About this exercise
Please update the data below by replacing "Artikel" with "Beitrag" and leaving every other part unchanged.

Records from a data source

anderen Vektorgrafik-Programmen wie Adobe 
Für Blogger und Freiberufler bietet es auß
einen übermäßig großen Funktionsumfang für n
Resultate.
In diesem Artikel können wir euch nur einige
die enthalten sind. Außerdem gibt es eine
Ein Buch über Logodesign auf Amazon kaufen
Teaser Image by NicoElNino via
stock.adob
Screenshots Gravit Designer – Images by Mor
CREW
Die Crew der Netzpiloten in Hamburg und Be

Completed task
anderen Vektorgrafik-Programmen wie Adobe 
Für Blogger und Freiberufler bietet es auß
einen übermäßig großen Funktionsumfang für n
Resultate.
In diesem Beitrag können wir euch nur einige
die enthalten sind. Außerdem gibt es eine
Ein Buch über Logodesign auf Amazon kaufen
Teaser Image by NicoElNino via
stock.adob
Screenshots Gravit Designer – Images by Mor
CREW
Die Crew der Netzpiloten in Hamburg und Be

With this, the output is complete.